Since there’s a 1-second gap even between two batch norm kernels, the total execution time certainly shouldn’t be just a few milliseconds. Why is this happening? Am I misunderstanding the data captured by nsys? Or is there an issue with my measurement method? Or does this measurement method only count the sum of kernel execution times without including idle periods?
Additionally, could I use the time elapsed between CUDA profiling initialization and CUDA profiling data flush as my total time (including time for H to D or D to H data transfers)?
Your events measure the kernel execution time on the GPU, not host overhead, IDLE times, CPU bottlenecks etc. The Nsight System view shows you the actual timeline with kernel lauches, kernel execution time, etc.
Thank you very much for your response!! I think I understand what you mean.
I’d like to ask some more detailed questions:
If I want to get the actual execution time (including kernel launch and idle waiting times in between), can I get that directly through instrumentation in PyTorch?
Or can I get it directly from nsys, but I’m not sure which point in the nsys timeline I should use as the start of timing and which point as the end?
I would recommend sticking to a visual profiler to get a full overview of the execution timeline.
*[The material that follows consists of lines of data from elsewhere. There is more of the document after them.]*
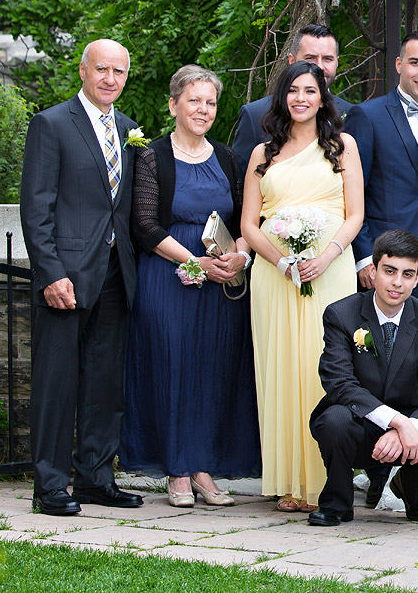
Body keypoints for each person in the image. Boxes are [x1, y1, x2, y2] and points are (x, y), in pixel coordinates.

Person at [123, 65, 260, 507]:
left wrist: (238, 254)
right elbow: (143, 224)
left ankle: (204, 468)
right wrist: (195, 262)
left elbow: (244, 218)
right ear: (174, 105)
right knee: (171, 366)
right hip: (168, 276)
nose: (203, 110)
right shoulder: (152, 156)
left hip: (221, 284)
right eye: (194, 100)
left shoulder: (225, 158)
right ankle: (177, 471)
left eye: (211, 102)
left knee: (213, 371)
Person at [20, 39, 144, 515]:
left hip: (116, 276)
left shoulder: (130, 131)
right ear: (83, 70)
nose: (110, 79)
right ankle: (50, 485)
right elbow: (36, 208)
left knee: (104, 384)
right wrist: (50, 273)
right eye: (102, 70)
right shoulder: (51, 124)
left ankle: (95, 478)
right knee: (56, 383)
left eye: (118, 72)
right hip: (66, 277)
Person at [242, 61, 364, 512]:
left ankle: (324, 481)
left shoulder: (342, 145)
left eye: (309, 91)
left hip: (329, 269)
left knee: (323, 366)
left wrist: (325, 256)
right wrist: (280, 261)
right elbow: (249, 224)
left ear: (322, 96)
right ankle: (287, 482)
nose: (300, 98)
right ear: (282, 97)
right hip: (275, 278)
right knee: (278, 369)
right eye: (292, 91)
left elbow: (356, 214)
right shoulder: (262, 153)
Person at [307, 230, 418, 527]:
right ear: (373, 271)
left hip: (409, 421)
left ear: (417, 279)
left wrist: (409, 427)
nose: (397, 282)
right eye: (389, 271)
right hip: (356, 421)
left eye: (407, 274)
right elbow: (339, 383)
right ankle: (337, 504)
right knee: (333, 420)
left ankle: (413, 493)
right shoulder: (341, 314)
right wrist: (396, 423)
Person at [345, 31, 418, 306]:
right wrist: (364, 257)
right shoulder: (367, 116)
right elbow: (349, 192)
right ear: (398, 65)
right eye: (415, 62)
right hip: (382, 263)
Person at [231, 24, 354, 175]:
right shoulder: (255, 115)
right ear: (291, 60)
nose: (320, 66)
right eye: (310, 58)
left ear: (337, 62)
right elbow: (239, 183)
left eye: (328, 59)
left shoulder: (352, 114)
Nsight systems or the native PyTorch profiler would be some options.
You can use nvtx markers inside your code to mark regions which would show up in nsys.
Why is the idle time between kernels so long? The kernel execution time is only a few milliseconds, but the waiting time is over a second, which is a completely different order of magnitude.
Is this normal behavior without applying other optimizations? What causes this situation?
Or is it because the model I’m executing or the input data is relatively small, resulting in this phenomenon?
Your workload might be CPU-limited meaning your CPU is not fast enough in scheduling the kernels. You could try to apply CUDA Graphs to reduce the CPU overhead and profile it again.